* [Data for analysis]
━━━━━━━━
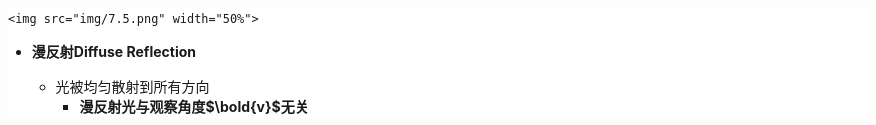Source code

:     <img src="img/7.5.png" width="50%">

- **漫反射Diffuse Reflection**

  - 光被均匀散射到所有方向
    - **漫反射光与观察角度$\bold{v}$无关**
━━━━━━━━
* [Goal of the exercise]
Type the entries again verbatim. Any pictures should be skipped.

* [The completed task]
Source code

:     <img src="img/7.5.png" width="50%">

- **漫反射Diffuse Reflection**

  - 光被均匀散射到所有方向
    - **漫反射光与观察角度$\bold{v}$无关**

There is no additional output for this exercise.